Staff Machine Learning Engineer, AI Serving in United States at Jobgether
Explore Related Opportunities
Job Description
This position is posted by Jobgether on behalf of a partner company. We are currently looking for a Staff Machine Learning Engineer, AI Serving in the United States.
This role sits at the core of a large-scale machine learning infrastructure organization focused on powering real-time recommendations, content discovery, and generative AI systems at massive scale. You will be responsible for designing and evolving high-performance inference systems that support millions of queries per second with strict latency and reliability requirements. The position combines deep systems engineering with advanced ML deployment, spanning GPU-based model serving, Kubernetes orchestration, and distributed cloud infrastructure. You will play a key role in shaping how large models and LLMs are served efficiently in production environments. Working in a highly collaborative and technically advanced team, you will influence platform architecture that directly impacts user experience, ranking systems, and AI-driven features.
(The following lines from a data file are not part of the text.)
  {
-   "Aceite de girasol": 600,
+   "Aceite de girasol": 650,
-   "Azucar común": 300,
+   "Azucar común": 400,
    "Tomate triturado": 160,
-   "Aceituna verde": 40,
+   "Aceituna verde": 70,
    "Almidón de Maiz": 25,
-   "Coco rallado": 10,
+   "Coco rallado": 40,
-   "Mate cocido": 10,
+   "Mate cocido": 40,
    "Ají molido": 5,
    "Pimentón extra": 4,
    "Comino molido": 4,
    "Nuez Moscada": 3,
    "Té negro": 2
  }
This is a high-impact engineering role where scalability, performance, and reliability are central to success.
- Lead the design, development, and maintenance of a large-scale ML inference platform supporting low-latency, high-throughput model serving for search, ranking, and generative AI workloads.
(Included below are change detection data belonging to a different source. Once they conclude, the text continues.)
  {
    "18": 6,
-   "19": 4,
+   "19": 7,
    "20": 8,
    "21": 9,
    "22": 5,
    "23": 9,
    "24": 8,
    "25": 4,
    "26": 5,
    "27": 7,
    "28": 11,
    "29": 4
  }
- Architect and implement GPU-based serving systems capable of handling millions of queries per second with strong reliability and performance guarantees.
- Build and optimize end-to-end inference pipelines, including routing, caching, batching, and feature processing systems.
- Develop and maintain model export frameworks to convert trained models into optimized formats for efficient GPU inference.
- Design and improve observability systems for real-time monitoring of model performance, system health, and feature behavior.
- Lead efforts in benchmarking, performance tuning, and scalability improvements across multi-cluster cloud environments.
- Collaborate with cross-functional ML, infrastructure, and product teams to support production deployment of large-scale ML and LLM systems.
- 7+ years of experience in Machine Learning Engineering, AI Platform Engineering, or large-scale distributed systems development.
- Strong experience operating and scaling Kubernetes-based infrastructure in production environments.
- Deep knowledge of ML serving systems, inference pipelines, and production-grade AI deployment.
- Strong programming skills in Python and/or Go, with experience in building scalable backend or ML systems.
- Hands-on experience with modern ML/AI frameworks and tooling such as PyTorch, Triton, vLLM, or similar technologies.
- Experience with cloud platforms (AWS, GCP) and infrastructure tooling such as Terraform or equivalent.
- Strong understanding of observability, monitoring, and performance tuning for real-time systems.
- Ability to communicate complex technical concepts clearly to both technical and non-technical stakeholders.
- Strong ownership mindset with a focus on scalability, reliability, and developer experience.
- Competitive compensation package with base salary, equity (RSUs), and potential performance-based incentives.
- Comprehensive healthcare coverage including medical, dental, and vision insurance.
- Retirement plan with employer matching contributions.
- Flexible remote-first work environment.
- Generous paid time off, including vacation, holidays, and volunteer days.
- Paid parental leave and family support programs.
- Mental health support, coaching, and wellness resources.
- Learning and development support for professional growth.
- Additional benefits covering workspace support, caregiving, and family planning.